The Guatemala experiments are already considered one of the darker episodes of medical research in U.S. history, but panel members say the new information indicates that the researchers were unusually unethical, even when placed into the historical context of a different era.

“The researchers put their own medical advancement first and human decency a far second,” said Anita Allen, a member of the Presidential Commission for the Study of Bioethical Issues.

From 1946-48, the U.S. Public Health Service and the Pan American Sanitary Bureau worked with several Guatemalan government agencies to do medical research – paid for by the U.S. government – that involved deliberately exposing people to sexually transmitted diseases.

The researchers apparently were trying to see if penicillin, then relatively new, could prevent infections in the 1,300 people exposed to syphilis, gonorrhea or chancroid. Those infected included soldiers, prostitutes, prisoners and mental patients with syphilis.

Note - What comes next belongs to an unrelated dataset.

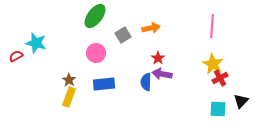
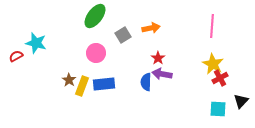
yellow rectangle: moved 13 px right, 11 px up
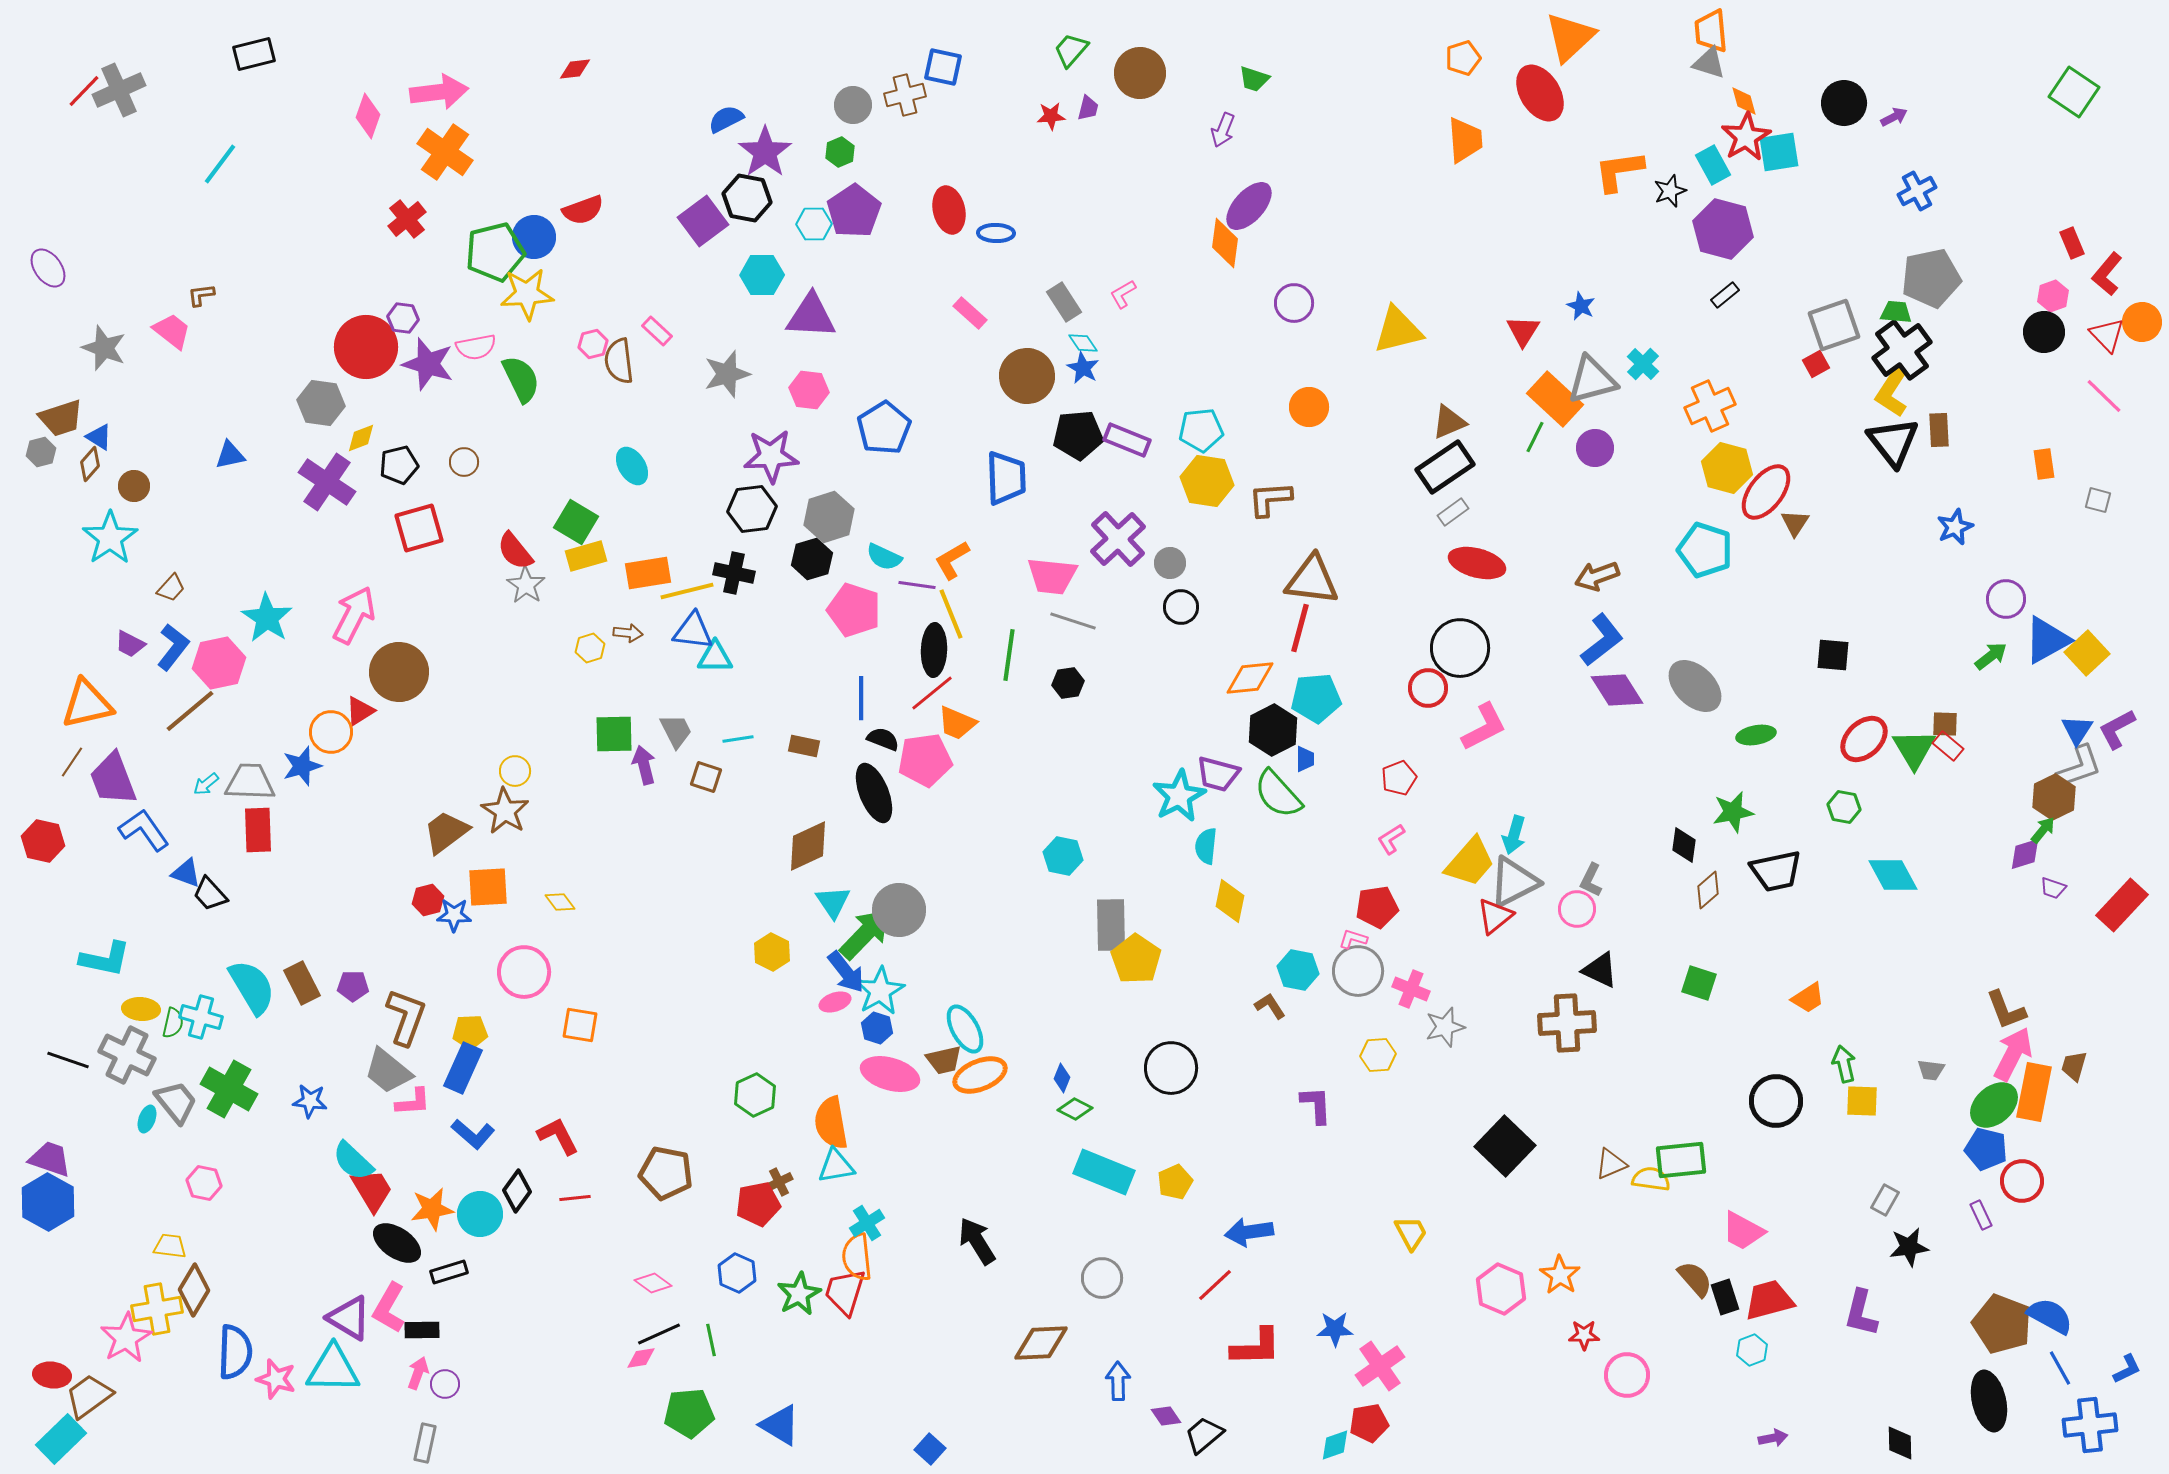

The commission revealed Monday that only about 700 of those infected received some sort of treatment. Also, 83 people died, although it’s not clear if the deaths were directly due to the experiments.

The research came up with no useful medical information, according to some experts. It was hidden for decades but came to light last year, after a Wellesley College medical historian discovered records among the papers of Dr. John Cutler, who led the experiments.

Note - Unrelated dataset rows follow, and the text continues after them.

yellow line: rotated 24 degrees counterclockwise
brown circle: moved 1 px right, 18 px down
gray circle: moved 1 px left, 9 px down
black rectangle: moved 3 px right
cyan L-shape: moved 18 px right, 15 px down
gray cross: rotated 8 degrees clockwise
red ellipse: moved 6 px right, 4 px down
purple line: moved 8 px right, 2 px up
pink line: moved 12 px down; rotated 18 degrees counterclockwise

President Barack Obama called Guatemala’s president, Alvaro Colom, to apologize. He also ordered his bioethics commission to review the Guatemala experiments. That work is nearly done. Though the final report is not due until next month, commission members discussed some of the findings at a meeting Monday in Washington.

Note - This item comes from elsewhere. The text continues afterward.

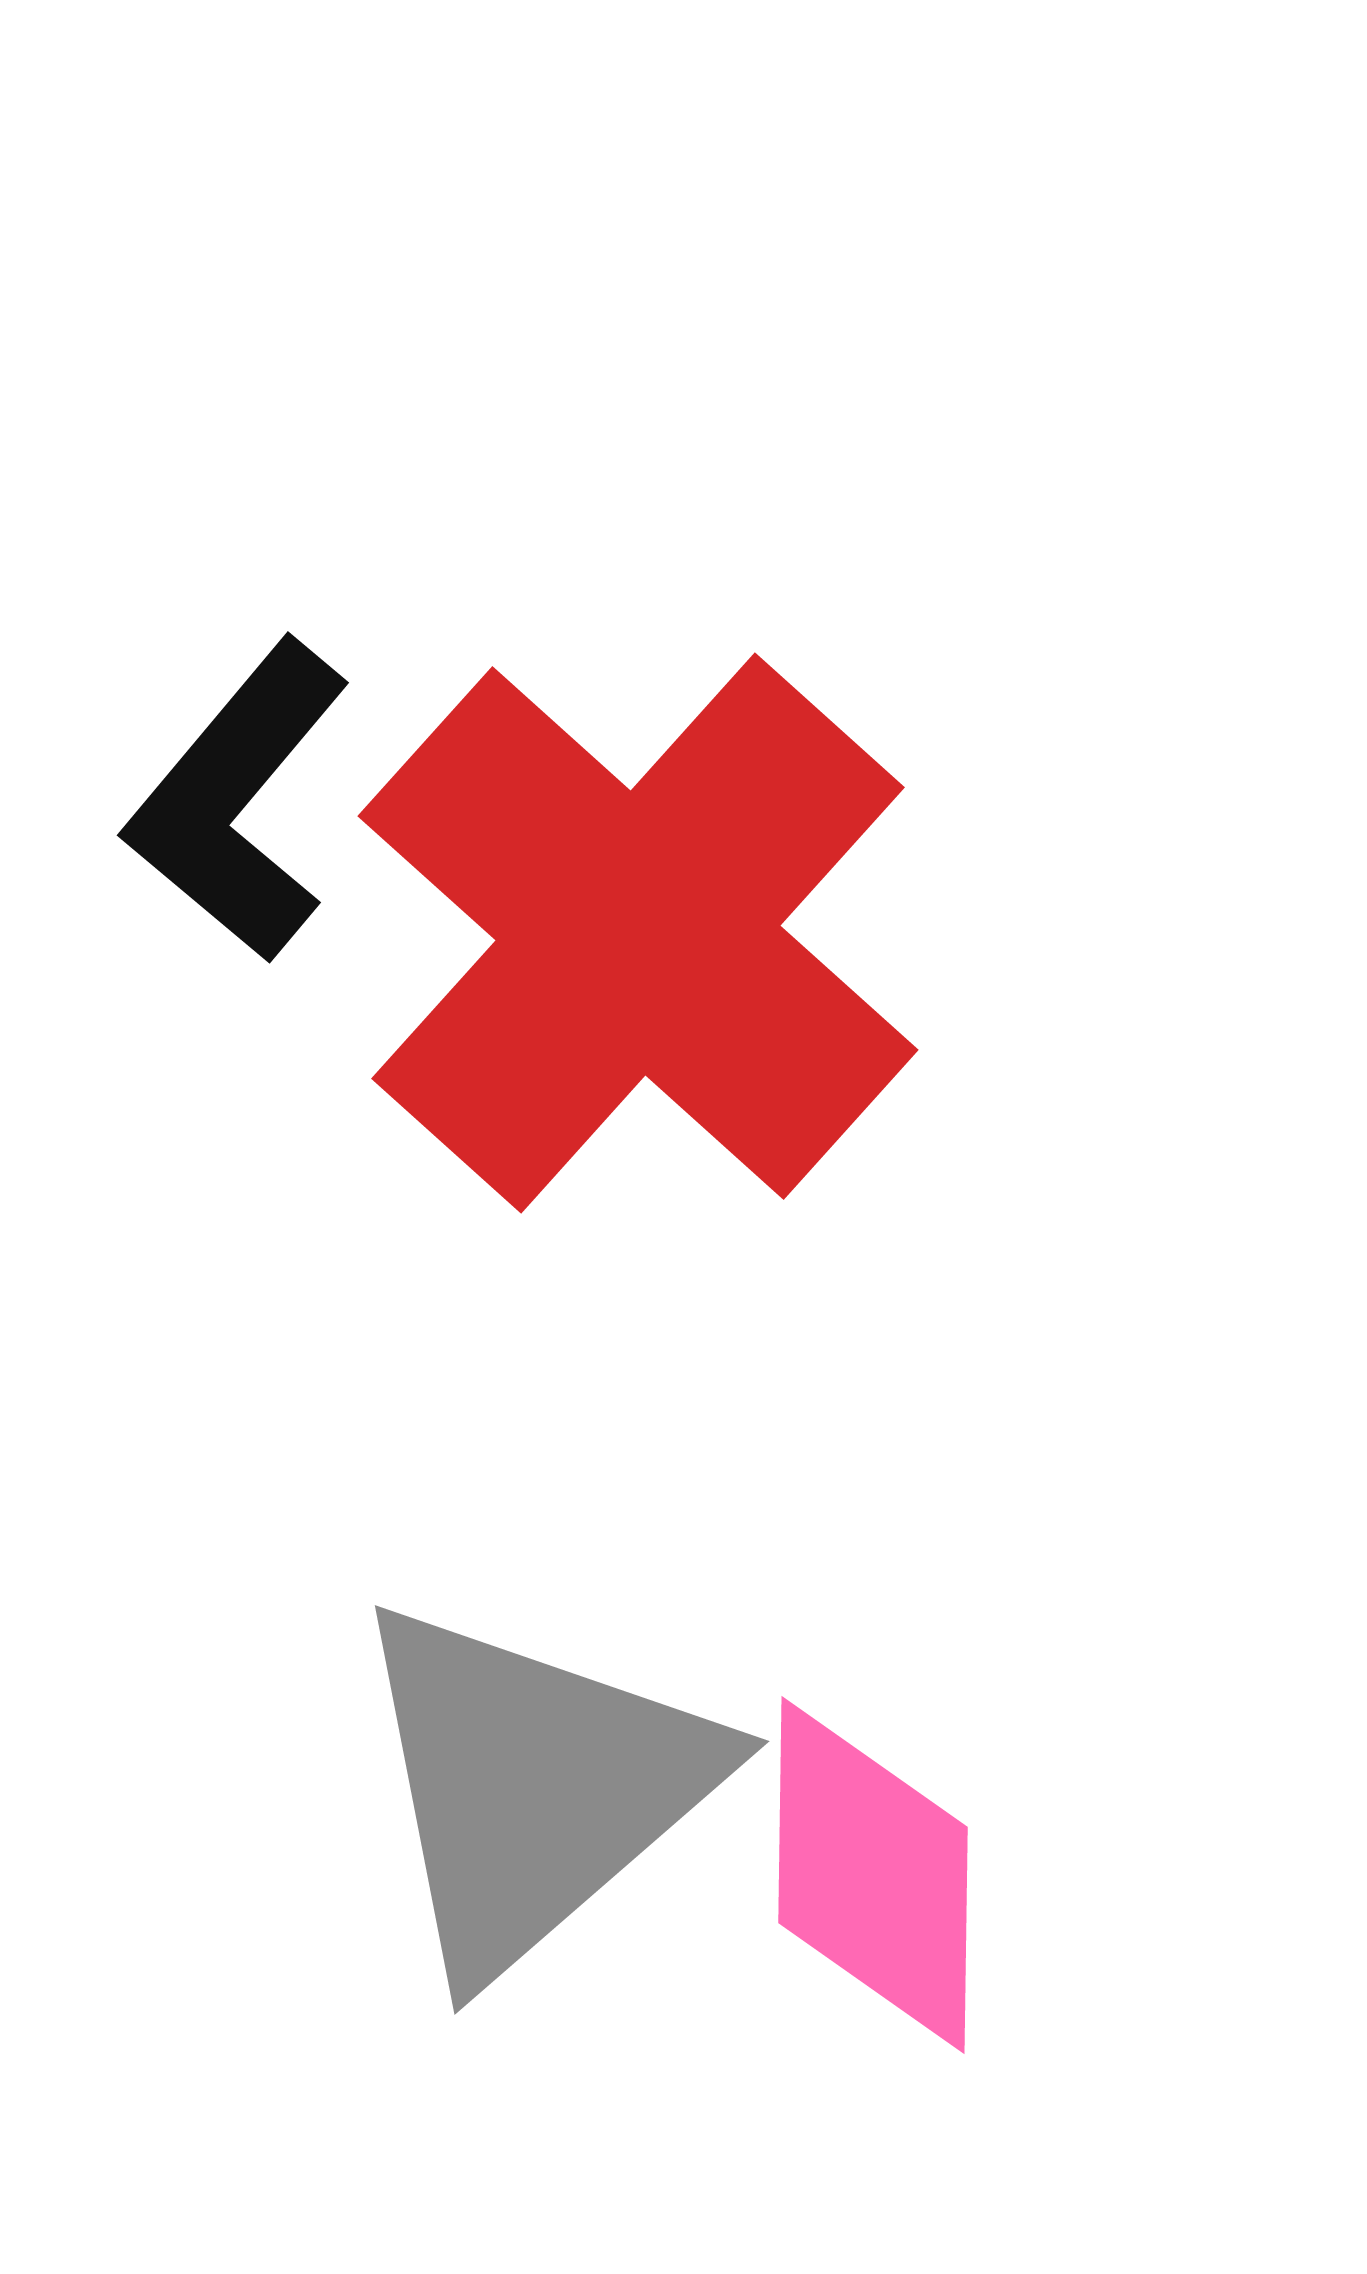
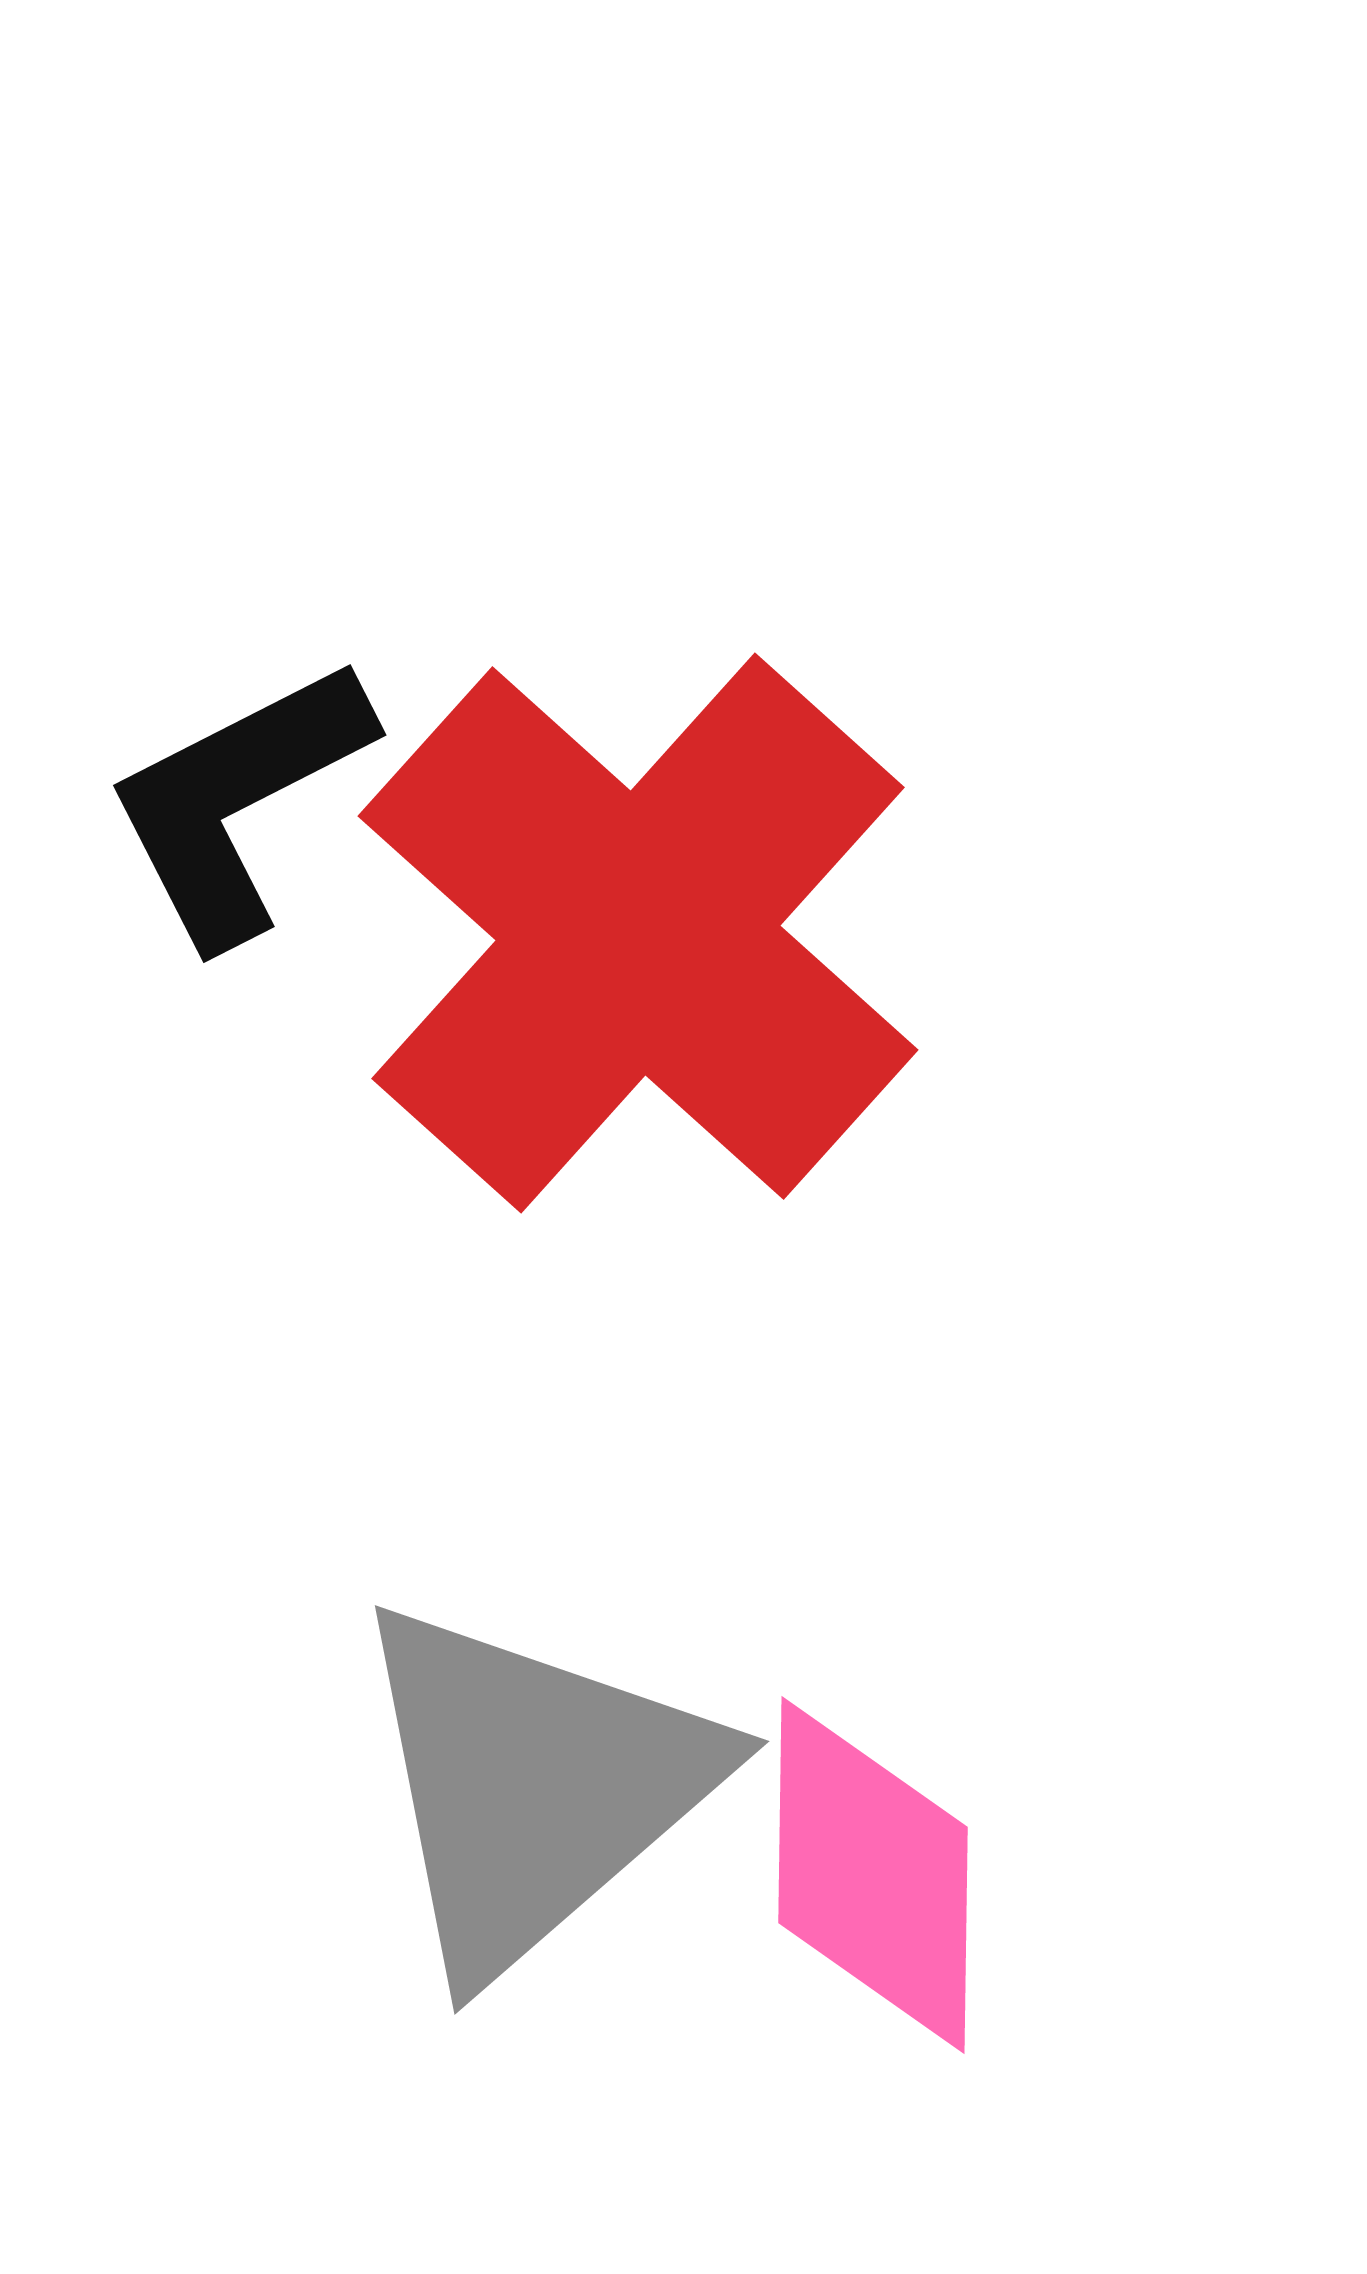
black L-shape: rotated 23 degrees clockwise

They revealed that some of the experiments were more shocking than was previously known.

For example, seven women with epilepsy, who were housed at Guatemala’s Asilo de Alienados (Home for the Insane), were injected with syphilis below the back of the skull, a risky procedure. The researchers thought the new infection might somehow help cure epilepsy. The women each got bacterial meningitis, probably as a result of the unsterile injections, but were treated.

Perhaps the most disturbing details involved a female syphilis patient with an undisclosed terminal illness. The researchers, curious to see the impact of an additional infection, infected her with gonorrhea in her eyes and elsewhere. Six months later she died.

Dr. Amy Gutmann, head of the commission, described the case as “chillingly egregious.”…

Tuskegee 626… In Guatemala!

Seems that rural black folks weren’t the only ones used in unethical scientific experiments… What you have to realize – is in the 30′s and 40′s and even into the 60′s – our medical and scientific community really wan’t all that different from Hitler’s.

U.S. apologizes for syphilis experiment in Guatemala

The United States apologized on Friday for an experiment conducted in the 1940s in which U.S. government medical researchers deliberately infected Guatemalan prison inmates with syphilis.

Secretary of State Hillary Clinton, Health and Human Services Secretary Kathleen Sebelius and other top officials issued a statement about the experiment, which echoed the infamous 1960s Tuskegee study in which black American men were deliberately left untreated for syphilis.

“The sexually transmitted disease inoculation study conducted from 1946-1948 in Guatemala was clearly unethical,” the statement reads.

“Although these events occurred more than 64 years ago, we are outraged that such reprehensible research could have occurred under the guise of public health. We deeply regret that it happened, and we apologize to all the individuals who were affected by such abhorrent research practices.”

The experiments, aimed at testing whether penicillin could prevent syphilis, were discovered by Susan Reverby, professor of women’s studies at Wellesley College in Massachusetts.

“In 1946-48, Dr. John C. Cutler, a Public Health Service physician who would later be part of the Syphilis Study in Alabama in the 1960s and continue to defend it two decades after it ended in the 1990s, was running a syphilis inoculation project in Guatemala, co-sponsored by the PHS, the National Institutes of Health, the Pan American Health Sanitary Bureau (now the Pan American Health Organization), and the Guatemalan government,” she wrote.

“It was the early days of penicillin and the PHS was deeply interested in whether penicillin could be used to prevent, not just cure, early syphilis infection, whether better blood tests for the disease could be established, what dosages of penicillin actually cured infection, and to understand the process of re-infection after cures.”

The prison inmates were deliberately infected by prostitutes, but were treated with penicillin afterwards.

Dr. Francis Collins, director of the U.S. National Institutes of Health, said regulation prohibited such “risky and unethical” research today.